Now, let us take a look at the best videos of 2015.
Enjoy the videos below!
Best Videos on Exercises For Injuries for 2015
This exercise is great for lubricating and strengthening the shoulder joints and stabilizing muscles of the shoulders. It involves moving the head in a circular motion, clockwise and counterclockwise, using a ball.
Foam rolling is the best exercise for shin pain or shin splints. It massages the shin to help end metabolites.
To do this, start in a three-point position, hands out in front, knee behind you, propping yourself up. Place your foam roller just below your knee, above the meaty part of the shin, and roll, starting from that brawny part down to just above the ankle.
You should feel a deep massage, but you shouldn’t be in screaming pain.
The great knee paint stretch is light in front of the thigh and the hip, wall plank with leg kicks.
Stronger glutes, lesser stress on your knee.
The towel will do great in this exercise. It places your head into a good posture and puts the least weight of stress on the muscles. Utilize those deep muscles that stabilize the neck with this head back into the towel a couple of times.
This yoga pose is helpful for people suffering from back pain because it stretches the muscles and relaxes the mind, which reduces pain. It also improves posture, which is beneficial for long-term back pain relief.
This quick tip for your shoulder pain relief will decrease the pressure on the shoulder joint and into the shoulder blade muscles by tightening the muscles around the shoulder blade.
The exercise involves lying on your stomach and pushing up while straightening your arms and holding your position for a few seconds.
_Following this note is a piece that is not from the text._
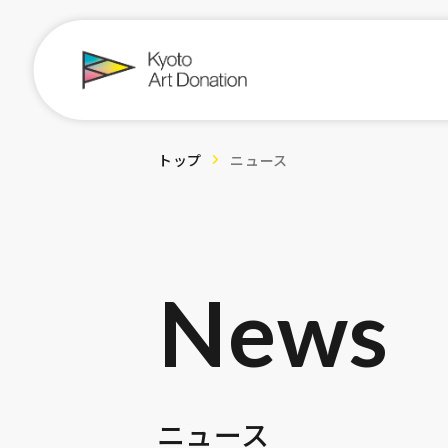
トップ
ニュース
News
ニュース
You should feel it in your low back, hips, and possibly more if you progress to hold it for a little longer.
The test for hip flexor tightness is by lying on your back and straightening your legs for 60 to 90 seconds. Check for tightness in the quads, hips, and back, and increase the curve in the lower back or feel like there is lots of space under the back.
For knee pain exercises, stand with feet wide, knees bent, and abdominal muscles tight. Bring your hips forward to stretch the front of the thighs and hips. Hold for 20 seconds, and then alternate back and forth. Keep your body upright.
This exercise helps relieve back pain by decompressing the stress and strain on the low back. Bring your arms overhead for a few seconds and relax.
P.S. – If you enjoyed the best videos of 2015 above, you may also enjoy these:
For your guide to the best foods to heal your body, check out The Best Foods that Rapidly Slim & Heal in 7 Days, here!